SaskOil
- Company type: Crown corporation (1974-1986) Public company (1986-1997)
- Industry: Oil/natural gas
- Successor: Nexen
- Headquarters: Regina, Saskatchewan, Canada
- Products: Oil/natural gas

= Saskatchewan Oil & Gas Corporation =

Canadian energy corporation

Saskatchewan Oil & Gas Corporation, also known as SaskOil, was a Canadian Crown corporation owned by the Government of Saskatchewan from 1973 to 1986, when the company went public under the name Wascana Energy Inc. In 1987, the last remaining government interest in the corporation was sold to Canadian Occidental Petroleum and in 1997 it was bought entirely by Canadian Occidental.

==History==
Saskatchewan Oil & Gas Corporation, or SaskOil, was established in 1973 by the Government of Saskatchewan as a Crown corporation.
It was the first state-owned oil and gas company in North America, founded by Saskatchewan New Democratic Party Premier Allan Blakeney.
It was responsible for oil and natural gas exploration, extraction, and marketing in the province of Saskatchewan.

In 1986, Premier Grant Devine from the Progressive Conservative Party of Saskatchewan privatized it by selling the majority of the company to the public. Its name was changed to Wascana Energy Inc and shares were made available on the public markets. In 1987, the last remaining government interest in the corporation was sold to Canadian Occidental Petroleum.

In 1997, Talisman Energy initiated a hostile takeover of Wascana Energy.
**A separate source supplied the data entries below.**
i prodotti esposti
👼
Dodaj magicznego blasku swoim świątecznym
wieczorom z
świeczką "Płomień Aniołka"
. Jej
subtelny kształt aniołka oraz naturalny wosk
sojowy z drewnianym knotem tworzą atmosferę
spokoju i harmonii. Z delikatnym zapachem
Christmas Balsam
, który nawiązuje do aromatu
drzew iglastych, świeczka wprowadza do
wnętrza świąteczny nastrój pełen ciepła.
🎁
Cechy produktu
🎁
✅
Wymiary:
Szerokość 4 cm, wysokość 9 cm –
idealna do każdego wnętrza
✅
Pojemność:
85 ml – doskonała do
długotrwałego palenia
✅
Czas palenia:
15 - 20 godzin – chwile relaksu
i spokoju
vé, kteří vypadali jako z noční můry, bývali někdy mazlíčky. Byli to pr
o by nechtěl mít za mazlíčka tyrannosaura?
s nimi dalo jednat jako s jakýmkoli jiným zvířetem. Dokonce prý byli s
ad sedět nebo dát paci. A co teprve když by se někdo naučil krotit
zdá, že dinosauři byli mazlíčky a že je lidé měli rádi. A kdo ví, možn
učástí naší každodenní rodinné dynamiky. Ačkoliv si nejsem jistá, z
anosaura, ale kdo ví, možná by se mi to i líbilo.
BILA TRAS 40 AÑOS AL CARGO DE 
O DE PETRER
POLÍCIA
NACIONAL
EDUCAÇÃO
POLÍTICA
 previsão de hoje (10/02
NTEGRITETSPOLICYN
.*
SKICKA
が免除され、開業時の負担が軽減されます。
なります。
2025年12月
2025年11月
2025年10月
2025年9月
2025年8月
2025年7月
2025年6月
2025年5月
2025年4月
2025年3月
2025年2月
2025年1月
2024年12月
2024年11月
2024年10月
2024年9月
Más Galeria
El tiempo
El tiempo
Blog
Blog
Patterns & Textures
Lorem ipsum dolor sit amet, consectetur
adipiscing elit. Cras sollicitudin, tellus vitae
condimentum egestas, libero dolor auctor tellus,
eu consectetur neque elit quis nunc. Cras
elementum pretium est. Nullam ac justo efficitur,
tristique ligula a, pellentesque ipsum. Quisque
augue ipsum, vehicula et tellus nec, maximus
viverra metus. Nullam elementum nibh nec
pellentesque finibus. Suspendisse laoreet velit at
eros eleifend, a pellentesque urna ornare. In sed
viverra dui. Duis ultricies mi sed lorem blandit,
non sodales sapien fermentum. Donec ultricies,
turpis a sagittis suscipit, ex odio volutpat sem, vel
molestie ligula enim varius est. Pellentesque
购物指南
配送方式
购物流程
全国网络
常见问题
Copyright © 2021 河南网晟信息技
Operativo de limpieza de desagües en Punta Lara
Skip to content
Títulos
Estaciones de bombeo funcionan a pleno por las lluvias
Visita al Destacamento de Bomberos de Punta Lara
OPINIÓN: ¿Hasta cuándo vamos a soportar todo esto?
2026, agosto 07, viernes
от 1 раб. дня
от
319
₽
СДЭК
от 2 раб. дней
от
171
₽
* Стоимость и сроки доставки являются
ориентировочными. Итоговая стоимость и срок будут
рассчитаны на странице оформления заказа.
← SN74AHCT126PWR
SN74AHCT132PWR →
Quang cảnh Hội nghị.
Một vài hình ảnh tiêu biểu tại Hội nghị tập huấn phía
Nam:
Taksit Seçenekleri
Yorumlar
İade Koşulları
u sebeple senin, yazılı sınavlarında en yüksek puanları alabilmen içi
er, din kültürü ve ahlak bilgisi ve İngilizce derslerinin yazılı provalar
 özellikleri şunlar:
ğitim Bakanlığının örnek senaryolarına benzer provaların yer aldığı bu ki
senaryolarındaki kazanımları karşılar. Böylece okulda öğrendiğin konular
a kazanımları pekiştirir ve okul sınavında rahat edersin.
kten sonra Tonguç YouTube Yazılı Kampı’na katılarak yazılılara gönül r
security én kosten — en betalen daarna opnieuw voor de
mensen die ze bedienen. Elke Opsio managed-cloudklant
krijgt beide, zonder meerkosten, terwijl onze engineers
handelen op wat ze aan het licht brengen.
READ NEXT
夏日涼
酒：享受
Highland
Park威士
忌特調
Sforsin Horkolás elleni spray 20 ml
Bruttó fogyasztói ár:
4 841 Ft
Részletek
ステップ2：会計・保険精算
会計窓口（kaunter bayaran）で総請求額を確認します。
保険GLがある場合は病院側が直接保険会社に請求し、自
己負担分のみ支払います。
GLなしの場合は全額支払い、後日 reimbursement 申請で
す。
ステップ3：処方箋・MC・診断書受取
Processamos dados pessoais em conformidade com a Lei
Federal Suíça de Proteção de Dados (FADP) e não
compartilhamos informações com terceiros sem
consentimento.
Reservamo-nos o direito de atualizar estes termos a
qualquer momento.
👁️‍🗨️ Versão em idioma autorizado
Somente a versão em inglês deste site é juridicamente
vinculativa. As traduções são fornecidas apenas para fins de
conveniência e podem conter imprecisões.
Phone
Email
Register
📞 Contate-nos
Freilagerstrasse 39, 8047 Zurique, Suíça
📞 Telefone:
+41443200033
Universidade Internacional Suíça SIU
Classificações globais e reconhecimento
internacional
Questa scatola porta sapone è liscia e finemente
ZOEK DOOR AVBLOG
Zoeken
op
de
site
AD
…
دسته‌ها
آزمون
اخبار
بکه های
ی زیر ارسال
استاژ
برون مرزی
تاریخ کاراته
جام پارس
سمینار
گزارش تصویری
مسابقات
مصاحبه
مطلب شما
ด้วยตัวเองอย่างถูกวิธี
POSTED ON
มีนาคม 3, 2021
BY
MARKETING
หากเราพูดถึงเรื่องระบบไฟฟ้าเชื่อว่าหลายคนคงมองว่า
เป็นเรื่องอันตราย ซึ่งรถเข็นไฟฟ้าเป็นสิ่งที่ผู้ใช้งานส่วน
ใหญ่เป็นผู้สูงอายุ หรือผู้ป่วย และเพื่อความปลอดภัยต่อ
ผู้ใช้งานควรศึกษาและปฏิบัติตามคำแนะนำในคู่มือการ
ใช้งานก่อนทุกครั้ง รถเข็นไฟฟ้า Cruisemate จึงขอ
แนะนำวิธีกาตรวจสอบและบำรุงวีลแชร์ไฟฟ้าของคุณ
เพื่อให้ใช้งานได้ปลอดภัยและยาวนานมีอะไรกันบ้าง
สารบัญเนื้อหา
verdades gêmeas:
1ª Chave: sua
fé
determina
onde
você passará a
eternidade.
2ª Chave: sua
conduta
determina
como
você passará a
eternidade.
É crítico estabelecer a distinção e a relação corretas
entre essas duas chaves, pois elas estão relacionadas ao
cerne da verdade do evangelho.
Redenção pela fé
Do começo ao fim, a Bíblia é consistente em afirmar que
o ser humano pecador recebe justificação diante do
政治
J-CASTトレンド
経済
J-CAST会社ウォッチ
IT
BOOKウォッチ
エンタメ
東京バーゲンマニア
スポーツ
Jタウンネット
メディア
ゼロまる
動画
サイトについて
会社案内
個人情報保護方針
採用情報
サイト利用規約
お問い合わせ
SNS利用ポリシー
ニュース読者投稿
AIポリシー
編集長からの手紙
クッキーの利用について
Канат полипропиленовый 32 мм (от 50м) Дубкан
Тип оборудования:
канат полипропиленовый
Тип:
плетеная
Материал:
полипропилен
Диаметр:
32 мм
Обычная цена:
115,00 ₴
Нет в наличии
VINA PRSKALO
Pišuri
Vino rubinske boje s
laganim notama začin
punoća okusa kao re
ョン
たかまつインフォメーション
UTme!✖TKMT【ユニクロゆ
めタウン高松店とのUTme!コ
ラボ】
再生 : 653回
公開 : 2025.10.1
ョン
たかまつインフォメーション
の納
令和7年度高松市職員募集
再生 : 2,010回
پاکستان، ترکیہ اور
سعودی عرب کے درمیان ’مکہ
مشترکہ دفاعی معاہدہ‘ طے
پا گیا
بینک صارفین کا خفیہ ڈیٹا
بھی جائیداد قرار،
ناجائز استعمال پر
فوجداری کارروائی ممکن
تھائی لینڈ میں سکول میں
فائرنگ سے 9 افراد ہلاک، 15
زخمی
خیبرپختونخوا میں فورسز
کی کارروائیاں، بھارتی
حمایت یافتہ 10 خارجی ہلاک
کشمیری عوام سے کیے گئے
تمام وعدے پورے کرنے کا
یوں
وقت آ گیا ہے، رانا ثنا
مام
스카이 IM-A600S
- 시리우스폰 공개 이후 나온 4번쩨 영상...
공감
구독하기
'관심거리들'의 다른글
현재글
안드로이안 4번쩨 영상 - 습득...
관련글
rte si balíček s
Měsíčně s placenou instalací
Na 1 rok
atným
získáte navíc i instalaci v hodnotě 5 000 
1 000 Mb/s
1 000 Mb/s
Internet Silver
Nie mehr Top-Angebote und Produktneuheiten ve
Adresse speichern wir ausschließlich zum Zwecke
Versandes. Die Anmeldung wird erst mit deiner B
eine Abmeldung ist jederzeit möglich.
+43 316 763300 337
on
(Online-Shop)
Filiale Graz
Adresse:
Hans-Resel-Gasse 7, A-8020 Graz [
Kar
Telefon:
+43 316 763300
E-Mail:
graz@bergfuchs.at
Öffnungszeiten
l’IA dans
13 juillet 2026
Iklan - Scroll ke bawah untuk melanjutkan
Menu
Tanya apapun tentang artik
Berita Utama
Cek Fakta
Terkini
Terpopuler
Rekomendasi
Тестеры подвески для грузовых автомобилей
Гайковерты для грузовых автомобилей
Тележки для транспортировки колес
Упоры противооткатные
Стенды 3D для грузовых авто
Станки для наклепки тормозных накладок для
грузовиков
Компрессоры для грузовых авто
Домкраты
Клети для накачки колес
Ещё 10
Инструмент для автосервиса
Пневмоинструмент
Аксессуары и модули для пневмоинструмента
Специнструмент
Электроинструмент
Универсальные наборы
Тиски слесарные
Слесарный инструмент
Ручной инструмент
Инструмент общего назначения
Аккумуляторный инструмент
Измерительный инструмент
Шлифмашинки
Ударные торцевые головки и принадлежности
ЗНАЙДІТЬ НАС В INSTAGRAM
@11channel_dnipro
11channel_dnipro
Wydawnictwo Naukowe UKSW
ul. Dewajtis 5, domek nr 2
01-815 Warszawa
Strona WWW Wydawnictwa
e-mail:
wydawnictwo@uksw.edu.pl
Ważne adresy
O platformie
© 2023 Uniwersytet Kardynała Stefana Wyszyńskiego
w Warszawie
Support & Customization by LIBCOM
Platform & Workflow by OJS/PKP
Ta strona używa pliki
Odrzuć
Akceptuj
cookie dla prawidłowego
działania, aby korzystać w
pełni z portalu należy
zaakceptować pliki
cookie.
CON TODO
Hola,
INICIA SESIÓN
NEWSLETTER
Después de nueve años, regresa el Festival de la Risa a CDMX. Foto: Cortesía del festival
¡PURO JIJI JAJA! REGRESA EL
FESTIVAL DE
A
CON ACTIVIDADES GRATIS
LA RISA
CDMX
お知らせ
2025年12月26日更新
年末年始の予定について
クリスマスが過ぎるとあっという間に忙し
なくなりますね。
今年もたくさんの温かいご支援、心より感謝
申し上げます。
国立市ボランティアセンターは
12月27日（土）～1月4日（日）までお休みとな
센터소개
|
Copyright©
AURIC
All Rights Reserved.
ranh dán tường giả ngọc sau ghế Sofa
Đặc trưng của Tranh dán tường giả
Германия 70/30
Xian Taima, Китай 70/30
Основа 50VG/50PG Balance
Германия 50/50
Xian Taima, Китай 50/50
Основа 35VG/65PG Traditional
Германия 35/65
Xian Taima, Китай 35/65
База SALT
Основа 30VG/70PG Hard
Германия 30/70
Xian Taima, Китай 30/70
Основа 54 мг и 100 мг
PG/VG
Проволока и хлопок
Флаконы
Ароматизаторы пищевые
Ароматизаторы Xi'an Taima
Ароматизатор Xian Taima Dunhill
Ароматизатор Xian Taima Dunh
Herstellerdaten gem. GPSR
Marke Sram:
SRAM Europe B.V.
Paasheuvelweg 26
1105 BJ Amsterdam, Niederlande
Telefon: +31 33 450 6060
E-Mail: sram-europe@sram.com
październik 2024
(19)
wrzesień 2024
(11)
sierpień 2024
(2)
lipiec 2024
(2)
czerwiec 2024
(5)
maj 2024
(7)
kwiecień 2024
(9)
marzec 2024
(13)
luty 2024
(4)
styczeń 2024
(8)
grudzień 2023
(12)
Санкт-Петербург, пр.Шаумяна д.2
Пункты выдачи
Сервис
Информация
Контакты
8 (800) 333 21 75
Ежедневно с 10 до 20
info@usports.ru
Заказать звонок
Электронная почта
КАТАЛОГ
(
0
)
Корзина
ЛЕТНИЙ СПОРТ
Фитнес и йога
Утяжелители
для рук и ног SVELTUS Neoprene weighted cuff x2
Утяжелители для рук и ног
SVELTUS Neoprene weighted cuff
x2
However, Canadian Occidental (later known as Nexen and now CNOOC International) countered this as a white knight and responded with a higher bid, which was supported by Wascana Energy's board of directors.

==Operations==
In 1997, Wascana was one of the top three oil and gas producers in Canada, producing 115,000 barrels of oil equivalent in Northern Canada and 264,000 worldwide, with international interests in Venezuela and Algeria.